EXERCISE DETAILS
For every line in the material below that holds "Elcometer", report the line.
----
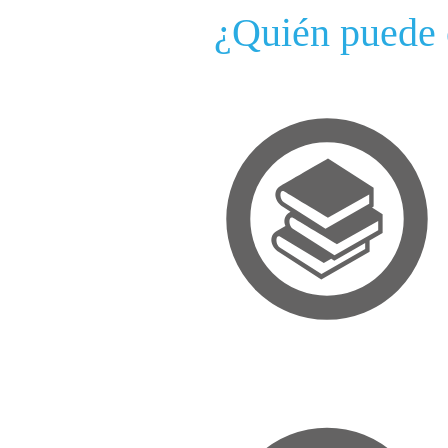
¿Quién puede 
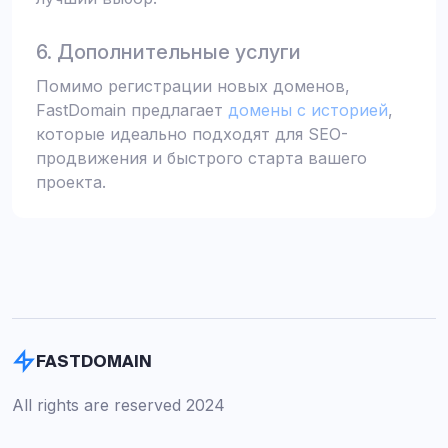
6. Дополнительные услуги
Помимо регистрации новых доменов,
FastDomain предлагает
домены с историей
,
которые идеально подходят для SEO-
продвижения и быстрого старта вашего
проекта.
FASTDOMAIN
All rights are reserved 2024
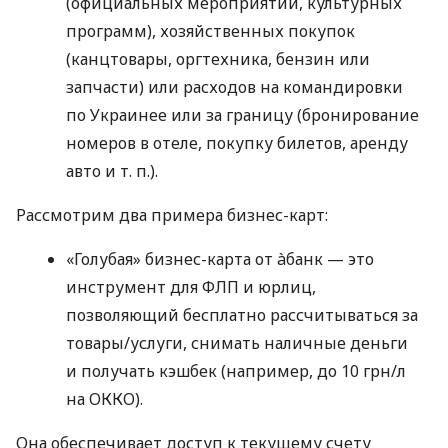
(официальных мероприятий, культурных
программ), хозяйственных покупок
(канцтовары, оргтехника, бензин или
запчасти) или расходов на командировки
по Украинее или за границу (бронирование
номеров в отеле, покупку билетов, аренду
авто
и т. п.
).
Рассмотрим два примера бизнес-карт:
«Голубая» бизнес-карта от àбанк — это
инструмент для ФЛП и юрлиц,
позволяющий бесплатно рассчитываться за
товары/услуги, снимать наличные деньги
и получать кэшбек (например, до 10 грн/л
на ОККО).
Она обеспечивает доступ к текущему счету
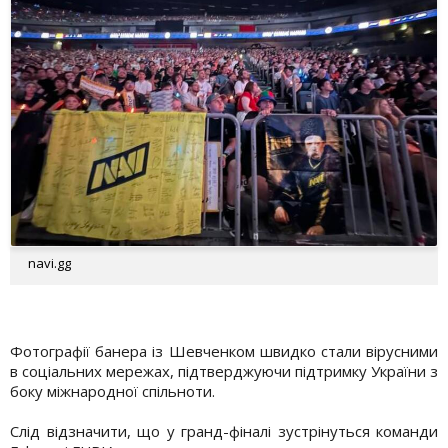
navi.gg
Фотографії банера із Шевченком швидко стали вірусними
в соціальних мережах, підтверджуючи підтримку України з
боку міжнародної спільноти.
Слід відзначити, що у гранд-фіналі зустрінуться команди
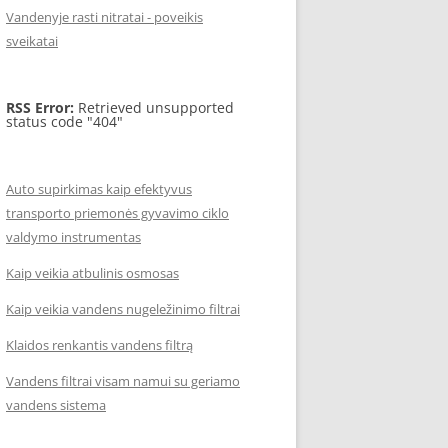
Vandenyje rasti nitratai - poveikis
sveikatai
RSS Error:
Retrieved unsupported
status code "404"
Auto supirkimas kaip efektyvus
transporto priemonės gyvavimo ciklo
valdymo instrumentas
Kaip veikia atbulinis osmosas
Kaip veikia vandens nugeležinimo filtrai
Klaidos renkantis vandens filtrą
Vandens filtrai visam namui su geriamo
vandens sistema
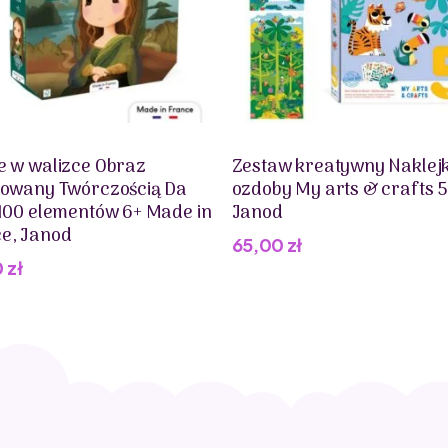
kreatywność.
Little Dutch dba o ekologiczny aspekt swoich produkt
są przyjazne dla środowiska. Dzięki temu, rodzice mogą
zabawki nie wpływają negatywnie na zdrowie maluch
e w walizce Obraz
Zestaw kreatywny Naklejki
rowany Twórczością Da
ozdoby My arts & crafts 5
 100 elementów 6+ Made in
Janod
e, Janod
65,00
zł
0
zł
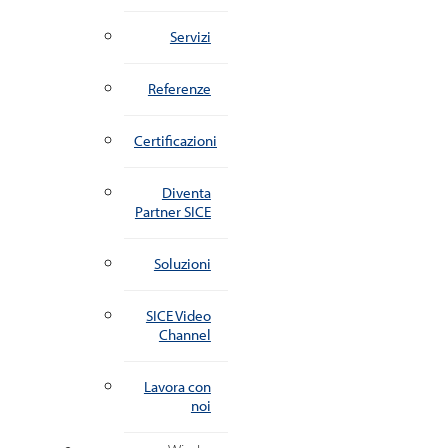
Servizi
Referenze
Certificazioni
Diventa
Partner SICE
Soluzioni
SICE Video
Channel
Lavora con
noi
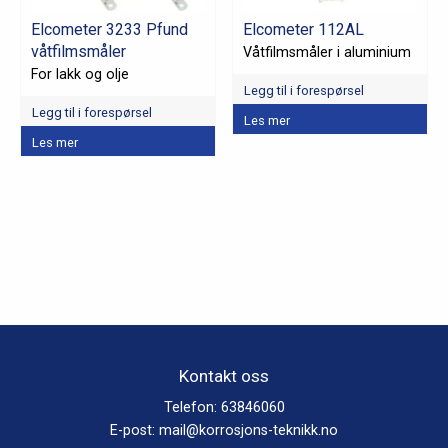
på
Elcometer 3233 Pfund
Elcometer 112AL
produktsiden
våtfilmsmåler
Våtfilmsmåler i aluminium
For lakk og olje
Legg til i forespørsel
Legg til i forespørsel
Les mer
Les mer
Kontakt oss
Telefon:
63846060
E-post:
mail@korrosjons-teknikk.no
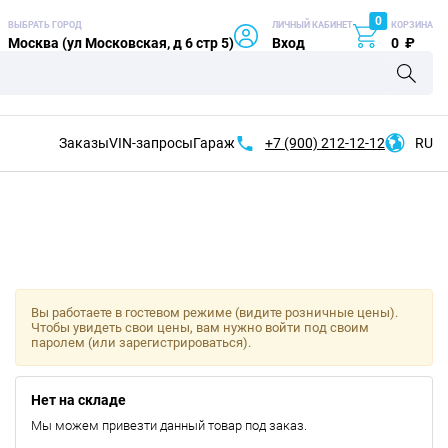
0
ВЫБРАТЬ ГОРОД
ЛИЧНЫЙ КАБИНЕТ
КОРЗИНА
Москва (ул Московская, д 6 стр 5)
Вход
0
₽
Заказы
VIN-запросы
Гараж
+7 (900)
212-12-12
RU
Вы работаете в гостевом режиме (видите розничные цены).
Чтобы увидеть свои цены, вам нужно войти под своим
паролем (или зарегистрироваться).
Нет на складе
Мы можем привезти данный товар под заказ.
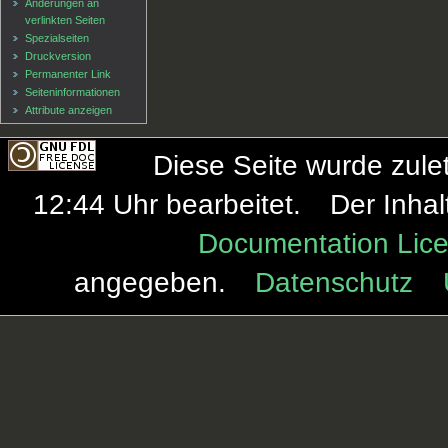
Änderungen an
verlinkten Seiten
Spezialseiten
Druckversion
Permanenter Link
Seiten­informationen
Attribute anzeigen
Diese Seite wurde zule
12:44 Uhr bearbeitet.
Der Inhal
Documentation Lice
angegeben.
Datenschutz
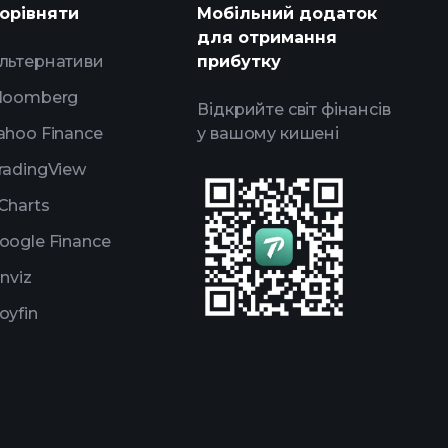
орівняти
Мобільний додаток
 брокера
для отримання
льтернативи
прибутку
loomberg
Відкрийте світ фінансів
ahoo Finance
у вашому кишені
radingView
Charts
oogle Finance
inviz
oyfin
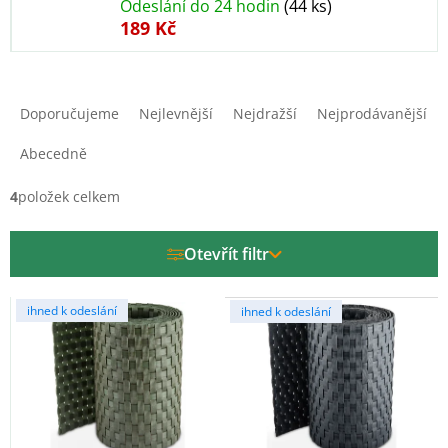
Odeslání do 24 hodin
(44 ks)
189 Kč
Ř
a
Doporučujeme
Nejlevnější
Nejdražší
Nejprodávanější
z
e
Abecedně
n
í
4
položek celkem
p
r
Otevřít filtr
o
d
V
u
ihned k odeslání
ihned k odeslání
ý
k
p
t
i
ů
s
p
r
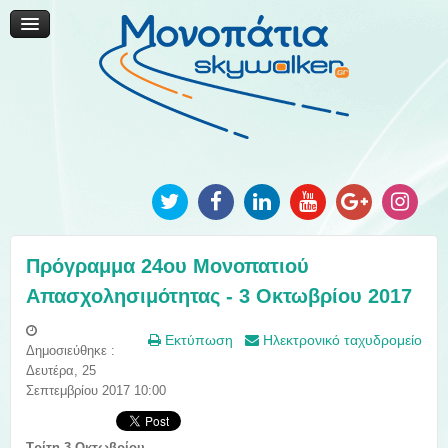
Μονοπάτια Καινοτομίας
Μονοπάτια Τοπικής Ανάπτυξης
Ανακοινώσεις
Φωτογραφίες
Επικοινωνία
Πρόγραμμα 24ου Μονοπατιού
Απασχολησιμότητας - 3 Οκτωβρίου 2017
Εκτύπωση
Ηλεκτρονικό ταχυδρομείο
Δημοσιεύθηκε :
Δευτέρα, 25
Σεπτεμβρίου 2017 10:00
Τρίτη 3 Οκτωβρίου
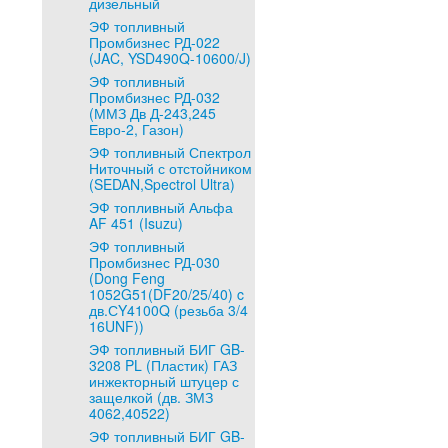
дизельный
ЭФ топливный
Промбизнес РД-022
(JAC, YSD490Q-10600/J)
ЭФ топливный
Промбизнес РД-032
(ММЗ Дв Д-243,245
Евро-2, Газон)
ЭФ топливный Спектрол
Ниточный с отстойником
(SEDAN,Spectrol Ultra)
ЭФ топливный Альфа
AF 451 (Isuzu)
ЭФ топливный
Промбизнес РД-030
(Dong Feng
1052G51(DF20/25/40) c
дв.СY4100Q (резьба 3/4
16UNF))
ЭФ топливный БИГ GB-
3208 PL (Пластик) ГАЗ
инжекторный штуцер с
защелкой (дв. ЗМЗ
4062,40522)
ЭФ топливный БИГ GB-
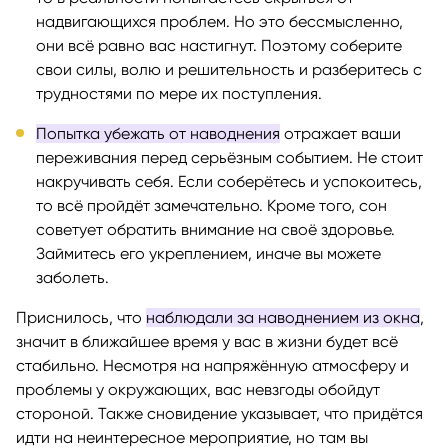
надвигающихся проблем. Но это бессмысленно,
они всё равно вас настигнут. Поэтому соберите
свои силы, волю и решительность и разберитесь с
трудностями по мере их поступления.
Попытка убежать от наводнения
отражает ваши
переживания перед серьёзным событием. Не стоит
накручивать себя. Если соберётесь и успокоитесь,
то всё пройдёт замечательно. Кроме того, сон
советует обратить внимание на своё здоровье.
Займитесь его укреплением, иначе вы можете
заболеть.
Приснилось, что
наблюдали за наводнением из окна
,
значит в ближайшее время у вас в жизни будет всё
стабильно. Несмотря на напряжённую атмосферу и
проблемы у окружающих, вас невзгоды обойдут
стороной. Также сновидение указывает, что придётся
идти на неинтересное мероприятие, но там вы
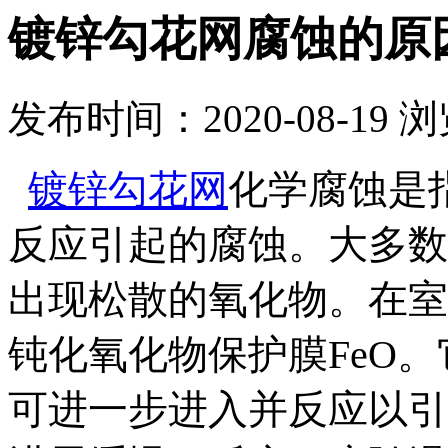
镀锌勾花网腐蚀的原
发布时间：2020-08-19
浏
镀锌勾花网
化学腐蚀是
反应引起的腐蚀。大多数
出现松散的氧化物。在室
钝化氧化物保护膜FeO
可进一步进入并反应以引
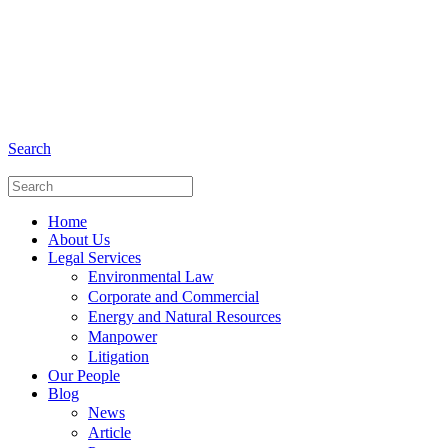
+6281 - 280675446
Phone and Whatsapp
Search
Home
About Us
Legal Services
Environmental Law
Corporate and Commercial
Energy and Natural Resources
Manpower
Litigation
Our People
Blog
News
Article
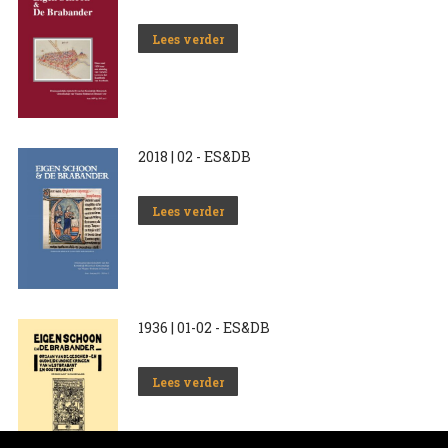
Lees verder
2018 | 02 - ES&DB
Lees verder
1936 | 01-02 - ES&DB
Lees verder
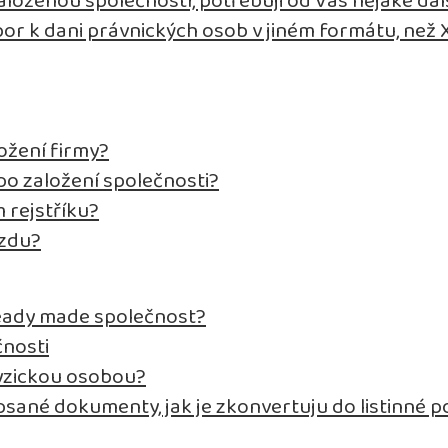
aloženou společností, potřebuji od Vás nějaké da
bor k dani právnických osob v jiném formátu, než
ožení firmy?
o založení společnosti?
 rejstříku?
mzdu?
eady made společnost?
čnosti
fyzickou osobou?
psané dokumenty, jak je zkonvertuju do listinné 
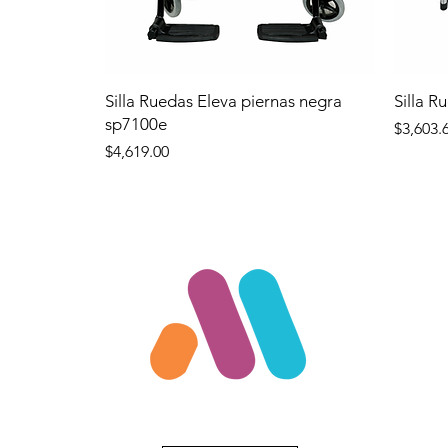
Silla Ruedas Eleva piernas negra
Silla R
sp7100e
Precio
$3,603.
Precio
$4,619.00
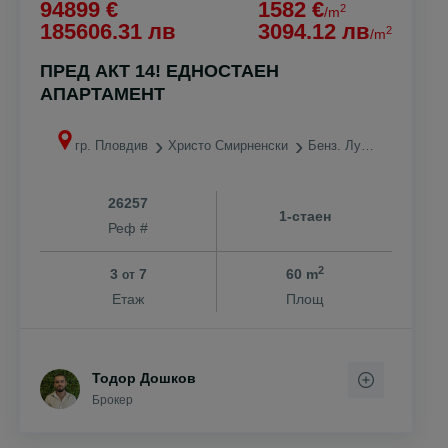
94899 €
1582 €
2
/m
185606.31 лв
3094.12 лв
2
/m
ПРЕД АКТ 14! ЕДНОСТАЕН
АПАРТАМЕНТ
гр. Пловдив
Христо Смирненски
Бенз. Лукойл
26257
1-стаен
Реф #
2
3
7
60 m
от
Етаж
Площ
Тодор Дошков
Брокер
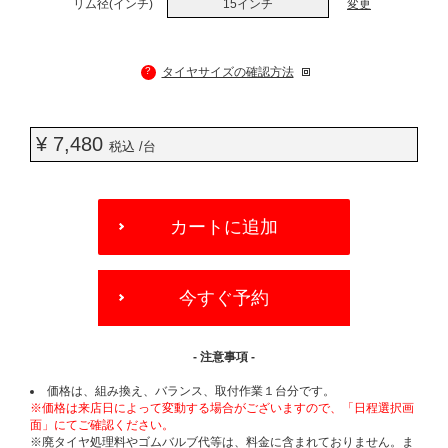
リム径(インチ)
15インチ
変更
?
タイヤサイズの確認方法
¥ 7,480
税込 /台
ADD
TO
カートに追加
CART
OPTIONS
今すぐ予約
- 注意事項 -
価格は、組み換え、バランス、取付作業１台分です。
※価格は来店日によって変動する場合がございますので、「日程選択画
面」にてご確認ください。
※廃タイヤ処理料やゴムバルブ代等は、料金に含まれておりません。ま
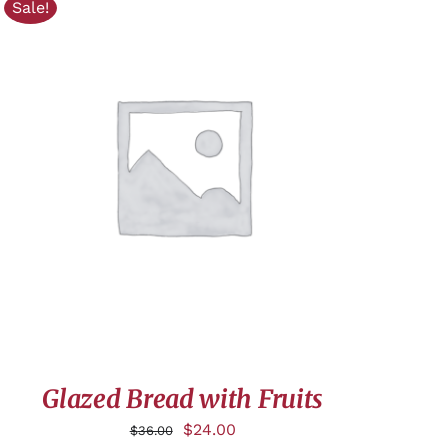
Sale!
AJOUTER AU PANIER
/
APERÇU
Glazed Bread with Fruits
$
24.00
$
36.00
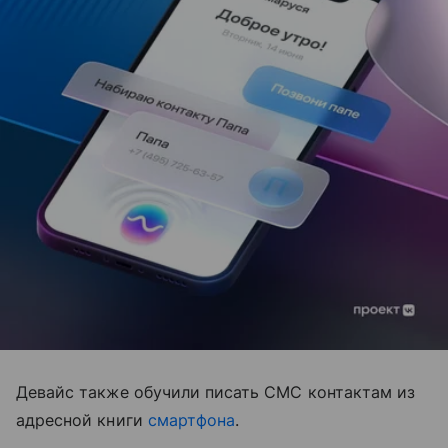
Девайс также обучили писать СМС контактам из
адресной книги
смартфона
.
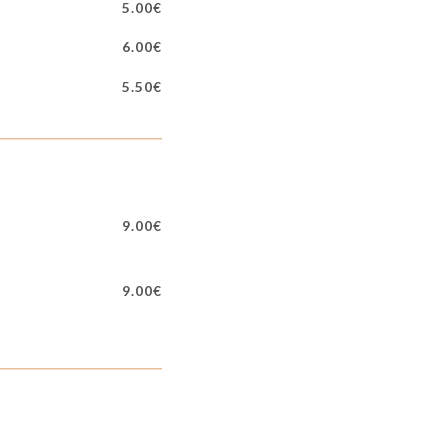
5.00€
6.00€
5.50€
9.00€
9.00€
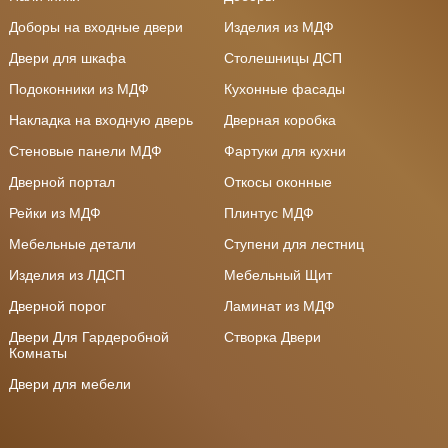
Доборы на входные двери
Изделия из МДФ
Двери для шкафа
Столешницы ДСП
Подоконники из МДФ
Кухонные фасады
Накладка на входную дверь
Дверная коробка
Стеновые панели МДФ
Фартуки для кухни
Дверной портал
Откосы оконные
Рейки из МДФ
Плинтус МДФ
Мебельные детали
Ступени для лестниц
Изделия из ЛДСП
Мебельный Щит
Дверной порог
Ламинат из МДФ
Двери Для Гардеробной
Створка Двери
Комнаты
Двери для мебели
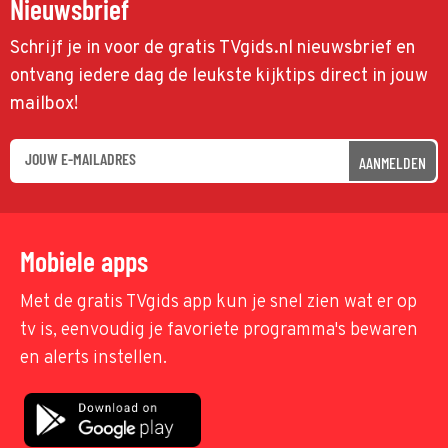
Nieuwsbrief
Schrijf je in voor de gratis TVgids.nl nieuwsbrief en
ontvang iedere dag de leukste kijktips direct in jouw
mailbox!
AANMELDEN
Mobiele apps
Met de gratis TVgids app kun je snel zien wat er op
tv is, eenvoudig je favoriete programma's bewaren
en alerts instellen.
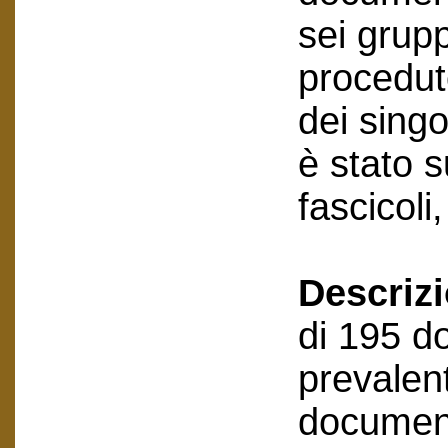
sei grupp
procedut
dei sing
è stato 
fascicoli
Descriz
di 195 do
prevalen
document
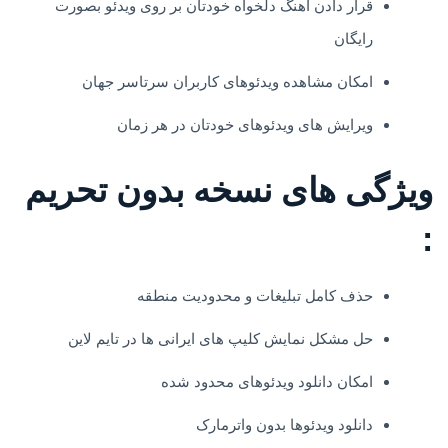
قرار دادن آهنگ دلخواه خودتان بر روی ویدئو بصورت
رایگان
امکان مشاهده ویدئوهای کاربران سرتاسر جهان
ویرایش های ویدئوهای خودتان در هر زمان
ويژگی های نسخه بدون تحریم
:
حذف کامل تبلیغات و محدودیت منطقه
حل مشکل نمایش کلیپ های ایرانی ها در تایم لاین
امکان دانلود ویدئوهای محدود شده
دانلود ویدئوها بدون واترمارک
----
RESPONSE BOX
Elcometer 3233 Pfund
Elcometer 112AL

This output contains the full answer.